Plusieurs agences réglementaires internationales fournissent des recommandations sur l’évaluation de la biodistribution et de l’excrétion pour les thérapies géniques, les MTI et d’autres modalités thérapeutiques avancées.
- ICH S12 : Considérations non cliniques relatives à la biodistribution pour les produits de thérapie génique (projet publié en juin 2021) : fournit des recommandations harmonisées pour la conception d’études non cliniques de BD afin de détecter le produit et son expression dans les tissus cibles/non cibles.
- Agence européenne des médicaments (EMA)
- Ligne directrice sur les exigences de qualité, non cliniques et cliniques pour les médicaments de thérapie innovante (MTI) en investigation : exige des données sur la persistance, la durée d’effet et les organes cibles.
- Ligne directrice sur les études non cliniques requises avant la première utilisation clinique des médicaments de thérapie génique : fournit des exigences spécifiques et détaillées pour les études d’excrétion (p. ex., dans les excreta, secreta).
- Food and Drug Administration (FDA) des États-Unis.
-
- Design and Analysis of Shedding Studies for Virus or Bacteria-Based Gene Therapy and Oncolytic Products (août 2015) : il s’agit de la principale ligne directrice pour évaluer la libération de produits par les patients
- Preclinical Assessment of Investigational Cellular and Gene Therapy Products (2013) : aborde la biodistribution aux stades précoces.
- Utilisation de méthodes validées ou qualifiées :
- Les méthodes validées sont principalement utilisées lors de la quantification de l’agent thérapeutique dans les tissus cibles
- Les méthodes qualifiées conviennent lorsque l’agent thérapeutique est quantifié à des fins de sécurité et d’analyse des tissus non cibles.
Où réaliser des études de biodistribution et d’excrétion ? Comment Kymos Group peut-il vous accompagner ?
- Kymos Group dispose d’une expérience en études de biodistribution et d’excrétion avec des virus oncolytiques et des vecteurs viraux (AAV, virus de l’herpès)
- Développement, validation ou qualification de méthodes analytiques
- Kymos Group dispose d’une expérience en expression génique dans les tissus cibles
- Développement, validation ou qualification de méthodes analytiques
- Solutions One-Stop-Shop
Offrir à nos clients un accompagnement complet sur leurs projets.
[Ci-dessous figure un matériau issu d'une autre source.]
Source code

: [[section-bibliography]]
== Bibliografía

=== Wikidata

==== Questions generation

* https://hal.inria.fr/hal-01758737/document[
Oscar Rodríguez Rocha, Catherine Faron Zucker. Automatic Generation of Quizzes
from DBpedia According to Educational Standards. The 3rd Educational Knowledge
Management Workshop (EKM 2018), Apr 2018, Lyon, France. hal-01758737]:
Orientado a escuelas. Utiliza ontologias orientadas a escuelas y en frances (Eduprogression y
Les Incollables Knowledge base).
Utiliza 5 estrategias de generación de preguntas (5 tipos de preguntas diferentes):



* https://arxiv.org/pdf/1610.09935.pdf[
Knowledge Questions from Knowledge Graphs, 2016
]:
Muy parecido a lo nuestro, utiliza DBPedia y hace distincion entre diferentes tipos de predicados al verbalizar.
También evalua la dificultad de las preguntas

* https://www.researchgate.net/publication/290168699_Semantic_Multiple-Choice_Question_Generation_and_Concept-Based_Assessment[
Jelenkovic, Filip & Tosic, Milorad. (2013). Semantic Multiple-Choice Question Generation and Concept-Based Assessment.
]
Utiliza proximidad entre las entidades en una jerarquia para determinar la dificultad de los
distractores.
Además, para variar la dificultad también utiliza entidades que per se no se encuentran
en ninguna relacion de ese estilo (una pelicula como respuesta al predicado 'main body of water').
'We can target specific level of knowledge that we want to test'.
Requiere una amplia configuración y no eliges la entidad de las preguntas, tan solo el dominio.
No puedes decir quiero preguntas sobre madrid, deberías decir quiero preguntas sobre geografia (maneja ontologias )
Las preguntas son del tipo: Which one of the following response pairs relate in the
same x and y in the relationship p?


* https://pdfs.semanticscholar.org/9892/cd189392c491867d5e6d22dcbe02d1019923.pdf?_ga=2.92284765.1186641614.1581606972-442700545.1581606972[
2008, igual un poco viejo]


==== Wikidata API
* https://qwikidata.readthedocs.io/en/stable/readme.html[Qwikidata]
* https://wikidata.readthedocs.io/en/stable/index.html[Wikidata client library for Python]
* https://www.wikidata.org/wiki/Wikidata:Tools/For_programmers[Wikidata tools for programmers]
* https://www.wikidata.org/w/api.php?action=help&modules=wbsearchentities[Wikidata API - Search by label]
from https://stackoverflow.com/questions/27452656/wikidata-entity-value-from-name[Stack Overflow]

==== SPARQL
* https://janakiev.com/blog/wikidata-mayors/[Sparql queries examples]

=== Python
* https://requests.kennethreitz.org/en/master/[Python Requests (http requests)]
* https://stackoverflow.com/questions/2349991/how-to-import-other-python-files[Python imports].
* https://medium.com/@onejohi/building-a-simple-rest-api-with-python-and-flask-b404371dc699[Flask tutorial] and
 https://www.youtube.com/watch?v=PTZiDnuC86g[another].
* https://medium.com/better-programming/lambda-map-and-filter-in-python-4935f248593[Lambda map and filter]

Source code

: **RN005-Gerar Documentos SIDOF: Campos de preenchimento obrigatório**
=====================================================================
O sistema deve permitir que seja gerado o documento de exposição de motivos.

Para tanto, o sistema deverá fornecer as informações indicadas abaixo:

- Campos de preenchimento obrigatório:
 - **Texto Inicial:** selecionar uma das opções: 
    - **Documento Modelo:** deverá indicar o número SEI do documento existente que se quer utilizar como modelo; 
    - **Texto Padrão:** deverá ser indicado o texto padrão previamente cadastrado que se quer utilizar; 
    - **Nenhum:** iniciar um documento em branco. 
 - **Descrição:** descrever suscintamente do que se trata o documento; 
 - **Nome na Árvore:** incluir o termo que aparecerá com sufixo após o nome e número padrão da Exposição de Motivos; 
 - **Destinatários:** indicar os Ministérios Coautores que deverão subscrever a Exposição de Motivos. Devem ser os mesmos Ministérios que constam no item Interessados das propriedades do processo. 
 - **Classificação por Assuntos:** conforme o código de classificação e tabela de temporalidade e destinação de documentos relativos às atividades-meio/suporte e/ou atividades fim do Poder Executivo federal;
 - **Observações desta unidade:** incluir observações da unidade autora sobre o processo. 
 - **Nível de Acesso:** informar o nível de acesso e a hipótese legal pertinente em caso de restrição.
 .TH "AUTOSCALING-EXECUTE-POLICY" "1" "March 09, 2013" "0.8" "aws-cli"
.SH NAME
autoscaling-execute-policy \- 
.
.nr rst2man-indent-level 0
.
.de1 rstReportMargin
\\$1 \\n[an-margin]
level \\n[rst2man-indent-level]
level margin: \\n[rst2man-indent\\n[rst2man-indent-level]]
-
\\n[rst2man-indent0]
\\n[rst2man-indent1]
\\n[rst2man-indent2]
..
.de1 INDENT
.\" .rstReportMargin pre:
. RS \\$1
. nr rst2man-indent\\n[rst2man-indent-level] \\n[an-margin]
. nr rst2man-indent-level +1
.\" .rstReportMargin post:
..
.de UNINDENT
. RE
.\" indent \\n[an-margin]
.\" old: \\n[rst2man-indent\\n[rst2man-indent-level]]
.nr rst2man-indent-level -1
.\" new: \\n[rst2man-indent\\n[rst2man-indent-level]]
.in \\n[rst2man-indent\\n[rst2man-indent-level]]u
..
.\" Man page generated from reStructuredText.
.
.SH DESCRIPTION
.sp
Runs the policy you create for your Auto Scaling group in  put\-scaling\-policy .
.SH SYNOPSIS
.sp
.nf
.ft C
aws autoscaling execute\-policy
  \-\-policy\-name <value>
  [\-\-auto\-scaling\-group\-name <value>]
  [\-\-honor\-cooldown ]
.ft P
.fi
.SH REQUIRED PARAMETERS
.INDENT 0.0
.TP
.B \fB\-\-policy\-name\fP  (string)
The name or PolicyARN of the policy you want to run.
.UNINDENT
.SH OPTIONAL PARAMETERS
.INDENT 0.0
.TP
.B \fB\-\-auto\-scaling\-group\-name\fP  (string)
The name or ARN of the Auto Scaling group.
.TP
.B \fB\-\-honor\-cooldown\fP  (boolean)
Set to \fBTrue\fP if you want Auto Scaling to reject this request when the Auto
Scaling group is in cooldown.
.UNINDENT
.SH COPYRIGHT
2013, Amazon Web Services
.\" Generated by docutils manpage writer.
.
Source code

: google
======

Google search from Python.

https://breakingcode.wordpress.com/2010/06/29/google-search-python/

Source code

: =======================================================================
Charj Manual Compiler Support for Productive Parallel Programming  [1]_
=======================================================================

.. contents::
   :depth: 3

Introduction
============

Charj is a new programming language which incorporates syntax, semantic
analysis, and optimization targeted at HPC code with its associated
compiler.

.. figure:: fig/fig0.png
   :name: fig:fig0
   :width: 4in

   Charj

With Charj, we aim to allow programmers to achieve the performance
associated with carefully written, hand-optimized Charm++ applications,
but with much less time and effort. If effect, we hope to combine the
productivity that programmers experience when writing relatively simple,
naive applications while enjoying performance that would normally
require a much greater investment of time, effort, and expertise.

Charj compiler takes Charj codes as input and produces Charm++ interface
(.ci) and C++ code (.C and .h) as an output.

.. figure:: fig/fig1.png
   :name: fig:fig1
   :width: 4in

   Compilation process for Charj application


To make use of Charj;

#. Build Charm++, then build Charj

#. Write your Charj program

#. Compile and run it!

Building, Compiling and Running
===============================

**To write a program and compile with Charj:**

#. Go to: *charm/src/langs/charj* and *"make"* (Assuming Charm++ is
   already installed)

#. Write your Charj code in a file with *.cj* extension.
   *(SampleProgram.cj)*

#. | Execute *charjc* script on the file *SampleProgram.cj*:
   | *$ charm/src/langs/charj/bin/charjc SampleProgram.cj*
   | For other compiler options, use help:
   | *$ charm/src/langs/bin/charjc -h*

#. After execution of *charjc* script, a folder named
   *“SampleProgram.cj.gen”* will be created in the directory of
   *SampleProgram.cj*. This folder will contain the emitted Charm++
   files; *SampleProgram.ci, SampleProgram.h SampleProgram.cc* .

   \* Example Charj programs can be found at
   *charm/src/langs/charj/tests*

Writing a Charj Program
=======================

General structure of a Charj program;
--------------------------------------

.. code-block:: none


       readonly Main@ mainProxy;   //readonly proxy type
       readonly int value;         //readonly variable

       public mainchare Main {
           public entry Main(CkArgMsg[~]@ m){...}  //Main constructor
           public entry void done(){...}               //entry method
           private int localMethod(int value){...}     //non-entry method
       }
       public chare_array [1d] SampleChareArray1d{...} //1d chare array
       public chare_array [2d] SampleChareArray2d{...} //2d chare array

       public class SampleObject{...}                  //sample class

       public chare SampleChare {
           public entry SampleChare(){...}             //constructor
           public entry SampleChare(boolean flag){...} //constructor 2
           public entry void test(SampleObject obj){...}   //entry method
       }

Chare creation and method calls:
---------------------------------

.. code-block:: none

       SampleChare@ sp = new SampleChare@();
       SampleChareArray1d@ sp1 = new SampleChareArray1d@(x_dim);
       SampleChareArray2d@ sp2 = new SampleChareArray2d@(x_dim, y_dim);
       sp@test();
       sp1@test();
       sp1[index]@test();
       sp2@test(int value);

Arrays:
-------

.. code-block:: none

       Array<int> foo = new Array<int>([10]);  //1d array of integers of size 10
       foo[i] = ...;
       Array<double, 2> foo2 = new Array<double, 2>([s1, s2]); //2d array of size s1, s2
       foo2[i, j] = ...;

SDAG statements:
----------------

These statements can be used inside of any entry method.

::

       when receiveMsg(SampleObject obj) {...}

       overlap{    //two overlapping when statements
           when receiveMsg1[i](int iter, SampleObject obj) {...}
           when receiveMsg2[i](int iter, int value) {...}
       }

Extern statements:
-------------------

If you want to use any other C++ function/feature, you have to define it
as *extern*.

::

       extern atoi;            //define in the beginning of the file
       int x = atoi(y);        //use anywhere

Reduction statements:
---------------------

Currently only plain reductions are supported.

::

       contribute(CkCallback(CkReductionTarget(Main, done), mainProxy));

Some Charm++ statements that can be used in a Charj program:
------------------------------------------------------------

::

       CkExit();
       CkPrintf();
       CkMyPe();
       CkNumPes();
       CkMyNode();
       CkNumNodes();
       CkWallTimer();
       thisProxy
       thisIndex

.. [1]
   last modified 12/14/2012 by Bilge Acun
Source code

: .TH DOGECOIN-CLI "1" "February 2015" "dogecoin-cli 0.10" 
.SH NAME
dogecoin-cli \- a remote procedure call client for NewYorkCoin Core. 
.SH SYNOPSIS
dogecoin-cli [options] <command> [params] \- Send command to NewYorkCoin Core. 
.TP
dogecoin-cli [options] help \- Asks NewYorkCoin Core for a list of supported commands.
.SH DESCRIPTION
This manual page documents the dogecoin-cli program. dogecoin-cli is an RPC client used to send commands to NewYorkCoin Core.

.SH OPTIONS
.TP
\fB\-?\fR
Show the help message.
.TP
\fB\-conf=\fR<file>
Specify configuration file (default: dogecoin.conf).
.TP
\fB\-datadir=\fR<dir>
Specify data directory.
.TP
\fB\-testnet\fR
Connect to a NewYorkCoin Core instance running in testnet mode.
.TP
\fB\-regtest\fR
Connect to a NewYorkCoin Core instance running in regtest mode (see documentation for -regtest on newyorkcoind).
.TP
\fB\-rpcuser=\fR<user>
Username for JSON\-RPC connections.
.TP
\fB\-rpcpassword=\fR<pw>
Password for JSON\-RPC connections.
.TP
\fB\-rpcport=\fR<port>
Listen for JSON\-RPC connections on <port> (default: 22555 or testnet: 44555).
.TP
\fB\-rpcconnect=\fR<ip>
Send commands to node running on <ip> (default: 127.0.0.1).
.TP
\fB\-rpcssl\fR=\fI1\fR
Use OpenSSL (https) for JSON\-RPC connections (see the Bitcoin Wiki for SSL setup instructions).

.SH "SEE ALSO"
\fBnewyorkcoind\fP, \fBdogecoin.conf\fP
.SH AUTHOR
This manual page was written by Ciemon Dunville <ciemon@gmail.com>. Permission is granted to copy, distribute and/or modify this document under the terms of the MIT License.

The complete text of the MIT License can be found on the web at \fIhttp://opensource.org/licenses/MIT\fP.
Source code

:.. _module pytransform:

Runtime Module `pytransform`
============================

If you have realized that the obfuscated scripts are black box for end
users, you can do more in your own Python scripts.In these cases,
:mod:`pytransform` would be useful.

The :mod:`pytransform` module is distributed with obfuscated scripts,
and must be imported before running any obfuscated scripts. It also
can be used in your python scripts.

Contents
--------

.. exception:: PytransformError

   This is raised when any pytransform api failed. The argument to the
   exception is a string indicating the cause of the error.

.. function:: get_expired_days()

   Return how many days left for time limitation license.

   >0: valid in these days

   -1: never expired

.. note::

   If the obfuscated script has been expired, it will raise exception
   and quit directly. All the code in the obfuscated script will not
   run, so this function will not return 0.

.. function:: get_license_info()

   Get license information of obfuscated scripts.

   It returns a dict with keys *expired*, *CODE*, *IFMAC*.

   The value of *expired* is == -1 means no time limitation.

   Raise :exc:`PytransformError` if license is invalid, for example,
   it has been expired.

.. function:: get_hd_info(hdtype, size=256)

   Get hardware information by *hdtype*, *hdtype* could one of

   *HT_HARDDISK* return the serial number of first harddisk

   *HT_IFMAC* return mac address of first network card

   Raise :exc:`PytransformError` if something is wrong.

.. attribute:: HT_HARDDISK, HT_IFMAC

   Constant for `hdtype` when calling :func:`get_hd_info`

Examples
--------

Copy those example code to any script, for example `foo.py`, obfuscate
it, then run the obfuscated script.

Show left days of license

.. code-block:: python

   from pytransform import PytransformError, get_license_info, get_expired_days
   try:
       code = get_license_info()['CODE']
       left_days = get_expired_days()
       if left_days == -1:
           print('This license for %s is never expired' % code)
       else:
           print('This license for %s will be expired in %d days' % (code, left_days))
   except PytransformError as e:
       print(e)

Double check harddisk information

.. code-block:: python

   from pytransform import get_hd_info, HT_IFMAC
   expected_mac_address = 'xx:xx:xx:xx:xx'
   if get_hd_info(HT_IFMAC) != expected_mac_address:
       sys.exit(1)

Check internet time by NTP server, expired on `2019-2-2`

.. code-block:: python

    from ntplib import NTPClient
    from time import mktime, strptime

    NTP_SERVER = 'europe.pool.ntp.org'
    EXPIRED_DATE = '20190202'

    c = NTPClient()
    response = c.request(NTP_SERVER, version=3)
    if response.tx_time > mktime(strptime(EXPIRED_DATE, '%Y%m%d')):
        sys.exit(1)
Notre solution combine :
-
- CRO préclinique pour l’hébergement et le traitement des animaux
- Études histologiques
- Détermination de la biodistribution et de l’excrétion dans différentes matrices biologiques
Conclusion
Le développement des médicaments de thérapie innovante (MTI) et des thérapies de nouvelles modalités est un domaine en forte expansion. L’utilisation de vecteurs thérapeutiques complexes, de cellules vivantes et d’organismes vivants impose d’étudier non seulement leur efficacité, mais aussi leur sécurité, tant pour les patients que pour la population au sens large. Dans ce contexte, les études de biodistribution et d’excrétion deviennent une étape clé du développement préclinique et clinique. Disposer de méthodes analytiques robustes et mener des essais réussis et fiables sont essentiels pour une transition rapide de l’innovation en laboratoire vers une disponibilité sur le marché mondial.